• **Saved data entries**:
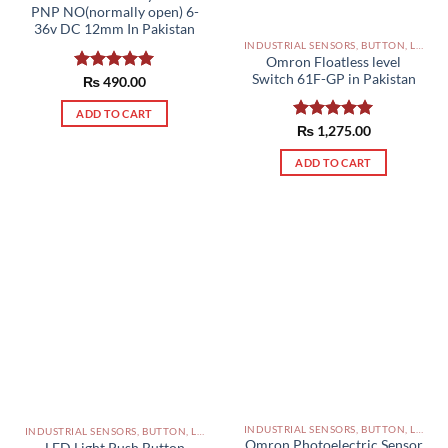
PNP NO(normally open) 6-
36v DC 12mm In Pakistan
INDUSTRIAL SENSORS, BUTTON, LIMIT SWITCHES AND OTHER INPUT DEVICES PAKISTAN
Omron Floatless level
Switch 61F-GP in Pakistan
Rated
₨
490.00
5.00
out of 5
ADD TO CART
Rated
₨
1,275.00
5.00
out of 5
ADD TO CART
INDUSTRIAL SENSORS, BUTTON, LIMIT SWITCHES AND OTHER INPUT DEVICES PAKISTAN
INDUSTRIAL SENSORS, BUTTON, LIMIT SWITCHES AND OTHER INPUT DEVICES PAKISTAN
Omron Photoelectric Sensor
LED Light Push Button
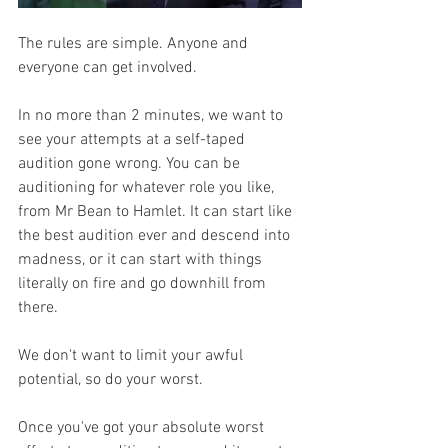
The rules are simple. Anyone and 
everyone can get involved. 
In no more than 2 minutes, we want to 
see your attempts at a self-taped 
audition gone wrong. You can be 
auditioning for whatever role you like, 
from Mr Bean to Hamlet. It can start like 
the best audition ever and descend into 
madness, or it can start with things 
literally on fire and go downhill from 
there. 
We don't want to limit your awful 
potential, so do your worst. 
Once you've got your absolute worst 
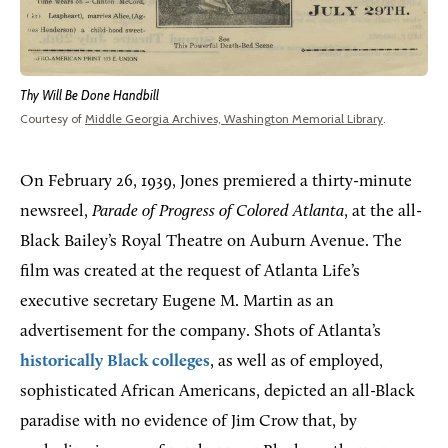
Thy Will Be Done Handbill
Courtesy of
Middle Georgia Archives, Washington Memorial Library
.
On February 26, 1939, Jones premiered a thirty-minute
newsreel,
Parade of Progress of Colored Atlanta
, at the all-
Black Bailey’s Royal Theatre on Auburn Avenue. The
film was created at the request of Atlanta Life’s
executive secretary Eugene M. Martin as an
advertisement for the company. Shots of Atlanta’s
historically Black colleges
, as well as of employed,
sophisticated African Americans, depicted an all-Black
paradise with no evidence of Jim Crow that, by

• **What is being asked**:
Look over the records above and filter for each line with the word "Omron".

• **Result of this exercise**:
Omron Floatless level
Omron Photoelectric Sensor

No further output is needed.